Segment Start: EXTRACTED INFORMATION

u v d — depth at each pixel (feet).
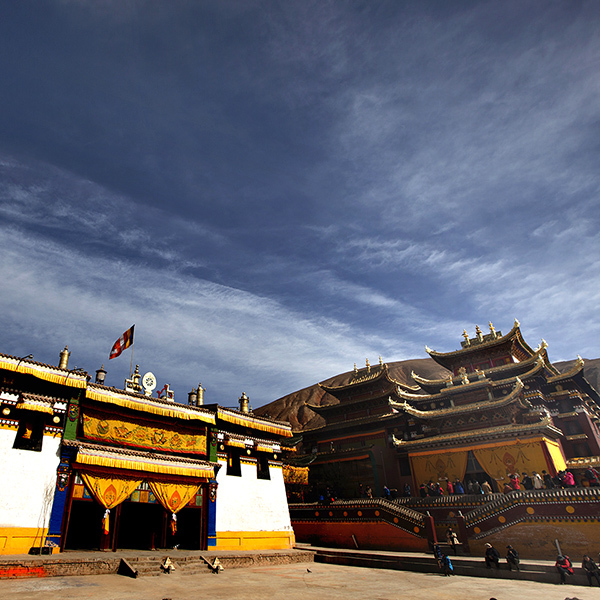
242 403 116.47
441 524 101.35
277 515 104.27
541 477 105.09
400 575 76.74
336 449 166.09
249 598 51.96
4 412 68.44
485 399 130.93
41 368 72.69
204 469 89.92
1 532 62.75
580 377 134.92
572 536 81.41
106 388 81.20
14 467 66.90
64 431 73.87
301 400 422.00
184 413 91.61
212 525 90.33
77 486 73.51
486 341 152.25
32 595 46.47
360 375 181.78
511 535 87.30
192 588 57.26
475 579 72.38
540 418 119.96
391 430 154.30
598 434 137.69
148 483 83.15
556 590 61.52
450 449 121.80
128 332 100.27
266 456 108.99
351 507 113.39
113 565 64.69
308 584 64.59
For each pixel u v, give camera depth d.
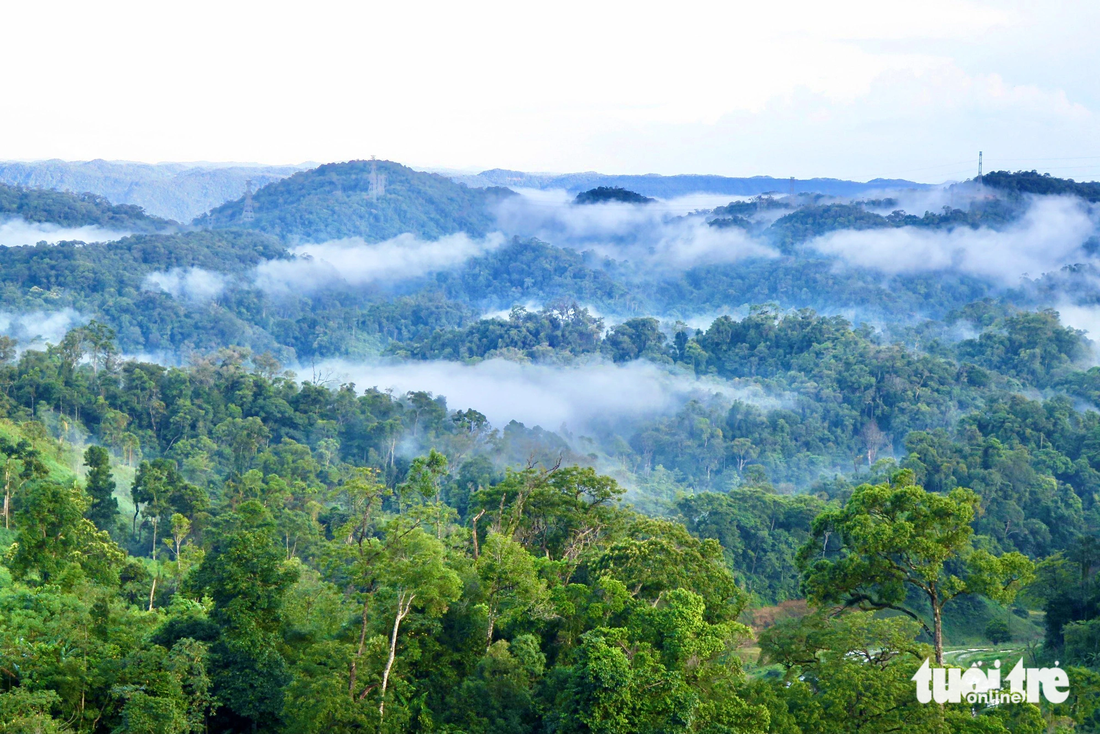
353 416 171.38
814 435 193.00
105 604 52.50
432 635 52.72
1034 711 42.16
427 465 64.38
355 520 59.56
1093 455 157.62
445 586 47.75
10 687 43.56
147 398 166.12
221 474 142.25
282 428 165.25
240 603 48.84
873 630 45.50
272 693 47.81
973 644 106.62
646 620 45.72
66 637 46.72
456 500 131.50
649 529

Segment End: EXTRACTED INFORMATION

▸ WHAT YOU NEED TO DO: Copy out exactly the material that runs from the line with "336 449 166.09" to the line with "973 644 106.62", ends included, and leave the pictures behind.

▸ SOLVED PROBLEM:
336 449 166.09
249 598 51.96
4 412 68.44
485 399 130.93
41 368 72.69
204 469 89.92
1 532 62.75
580 377 134.92
572 536 81.41
106 388 81.20
14 467 66.90
64 431 73.87
301 400 422.00
184 413 91.61
212 525 90.33
77 486 73.51
486 341 152.25
32 595 46.47
360 375 181.78
511 535 87.30
192 588 57.26
475 579 72.38
540 418 119.96
391 430 154.30
598 434 137.69
148 483 83.15
556 590 61.52
450 449 121.80
128 332 100.27
266 456 108.99
351 507 113.39
113 565 64.69
308 584 64.59
For each pixel u v, give camera depth d.
353 416 171.38
814 435 193.00
105 604 52.50
432 635 52.72
1034 711 42.16
427 465 64.38
355 520 59.56
1093 455 157.62
445 586 47.75
10 687 43.56
147 398 166.12
221 474 142.25
282 428 165.25
240 603 48.84
873 630 45.50
272 693 47.81
973 644 106.62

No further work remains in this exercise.